Likewise, blogger Winston Ford, who runs music blog thecouchsessions.com, is extremely encouraged. “In the past two or three years I’ve noticed more people of color speaking freely on Twitter and Facebook about their love for non-traditional artists, black and white. The Internet has opened up a new market for those musicians who have been shut out of mainstream television and radio.”

CCD caption.JPG

The creativity comes from a place of authenticity. “It’s encouraging to see more black artists who are creating something ‘nontraditional’ not because it’s a gimmick,” says Tony Roopa, member of Houston-based rockers Peekaboo Theory, “but because they are actually passionate about creating unique music.”

But in the quest to escape from narrowly defined boxes, artists caution that they don’t want to find themselves in another one labeled “black alternative”.

“Why do we put black in front of the art? That’s whack,” says M. Sayyid of the alternative hip hop group Anti-Pop Consortium, who feels that blackness is self-evident. “That’s like saying ‘black Jesus,’” says fellow APC member Priest. “It’s redundant.”

It’s a sentiment echoed by Atlantan Brittany Bosco, whose experimental sound is both contemporary and a nod to classic sounds from a bygone era. “I don’t believe in ‘black alternative music.’ Why should it be a color?” she asks. “The minute we tag a race on it we box ourselves in.”

Will Johnson, who performed at SXSW music as his alter ego Gordon Voidwell and whose music is a mashup of Talking Heads, Rick James and Prince, thinks this resistance to categorization may be one thing slowing the growth of a bigger black alternative scene. He says, “I think most successful black artists making “alternative” music probably prefer to be seen as artists rather than ‘black artists.’ While I feel strongly about my identity as a black man performing with a black band—an intentional decision—I also prefer my music to be thought of as music rather than ‘black music.’”

The $64,000 question: What’s it going to take for black alternative artists to reach bigger audiences?

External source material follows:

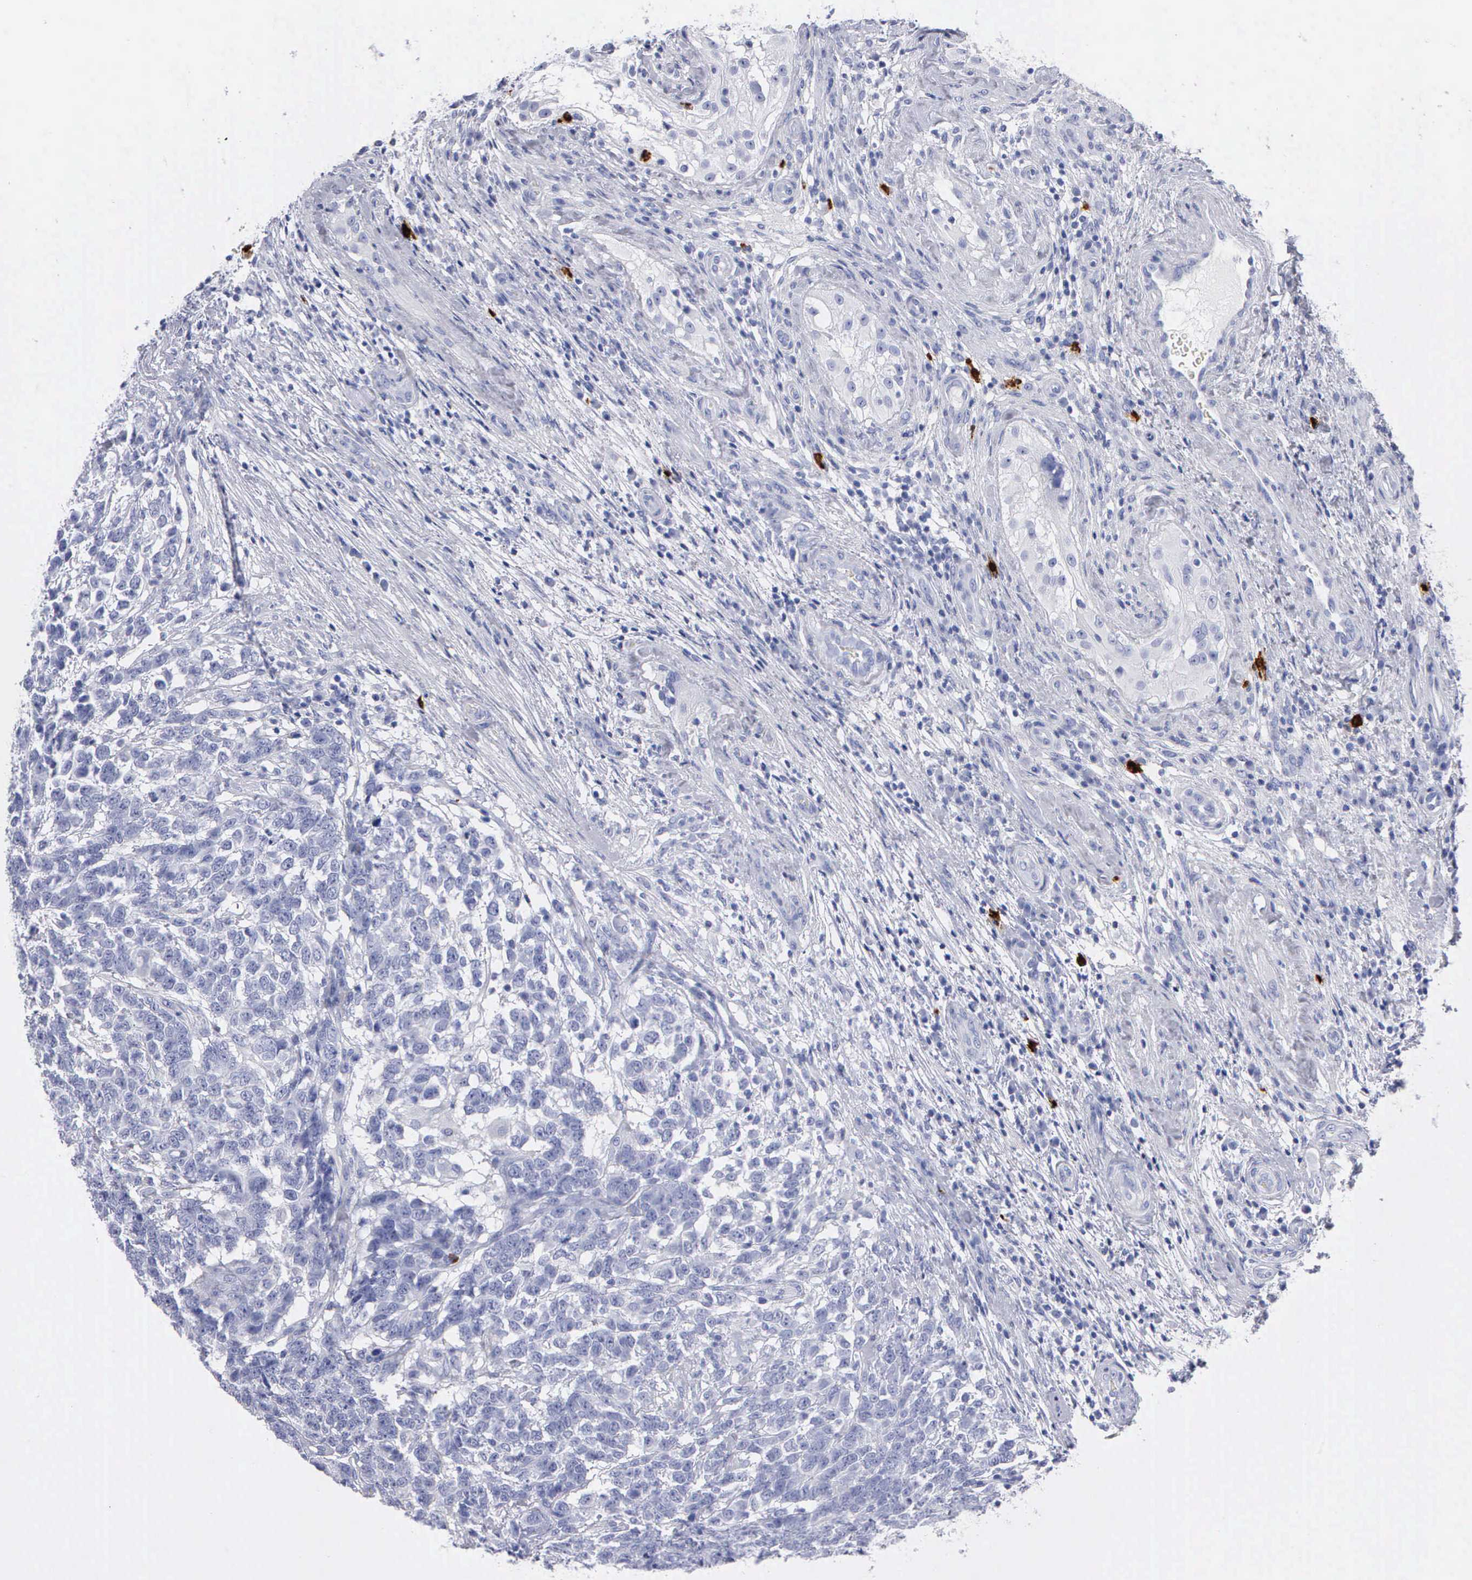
{"staining": {"intensity": "negative", "quantity": "none", "location": "none"}, "tissue": "testis cancer", "cell_type": "Tumor cells", "image_type": "cancer", "snomed": [{"axis": "morphology", "description": "Carcinoma, Embryonal, NOS"}, {"axis": "topography", "description": "Testis"}], "caption": "DAB immunohistochemical staining of human embryonal carcinoma (testis) exhibits no significant expression in tumor cells.", "gene": "CTSG", "patient": {"sex": "male", "age": 26}}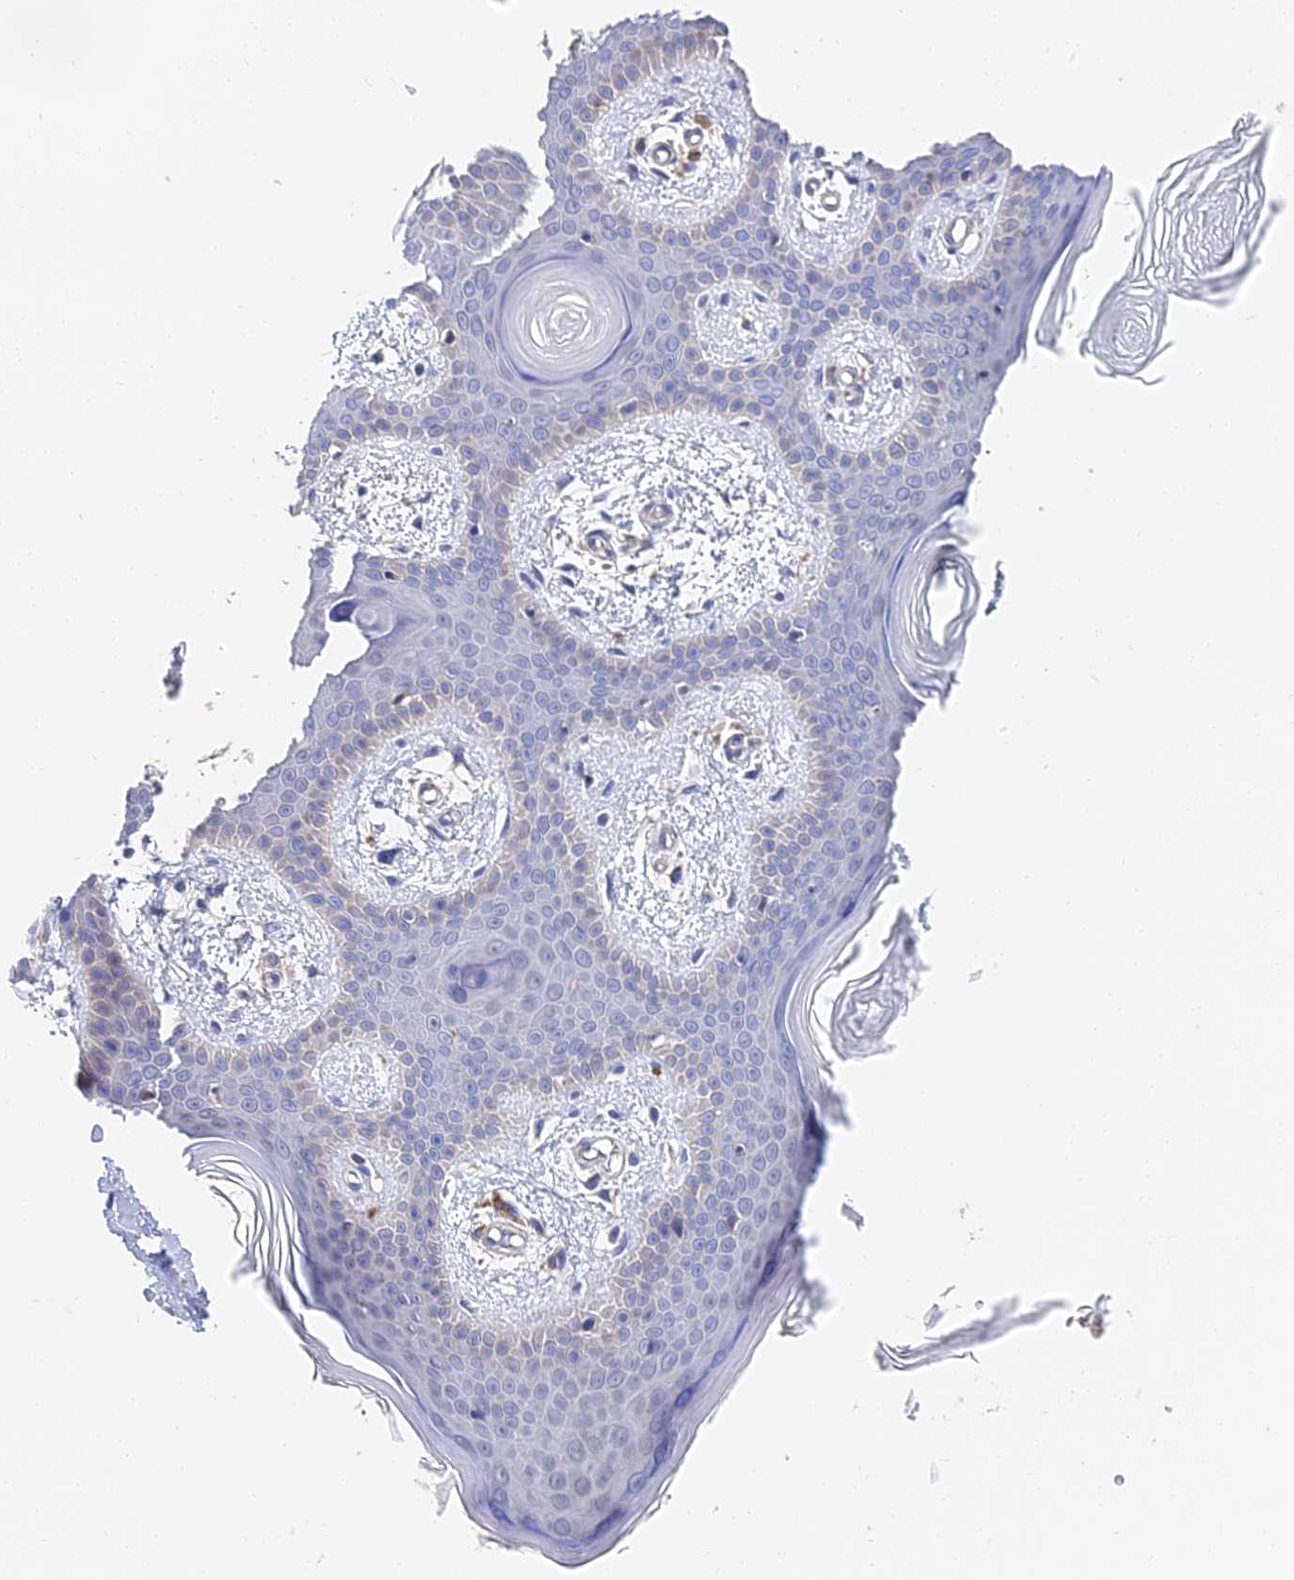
{"staining": {"intensity": "negative", "quantity": "none", "location": "none"}, "tissue": "skin", "cell_type": "Fibroblasts", "image_type": "normal", "snomed": [{"axis": "morphology", "description": "Normal tissue, NOS"}, {"axis": "topography", "description": "Skin"}], "caption": "Immunohistochemistry image of unremarkable skin: skin stained with DAB demonstrates no significant protein staining in fibroblasts.", "gene": "CCDC113", "patient": {"sex": "male", "age": 36}}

Encouragingly, The Bellrays’ Kekaula has noted a slow browning of her audiences both here in the States and abroad. “I’m seeing more black women showing up, and that really pleases me.” But since these bands don’t fit into a traditional “black music” category, it will require audiences to put forth some effort and meet these artists halfway. “The main battle is within our own communities,” says Darrell McNeill, director of operations for the Black Rock Coalition. “Many of us are addicted to, and take our cues from, the relentless onslaught of bullshit [in mainstream pop culture]”.

Back at The Bellrays show, Iman the musician thinks the solution is simple: “More people—especially black people—need to see bands like The Bellrays,” he says emphatically. “They need to have an incredible experience like we just did, and they’ll get it.”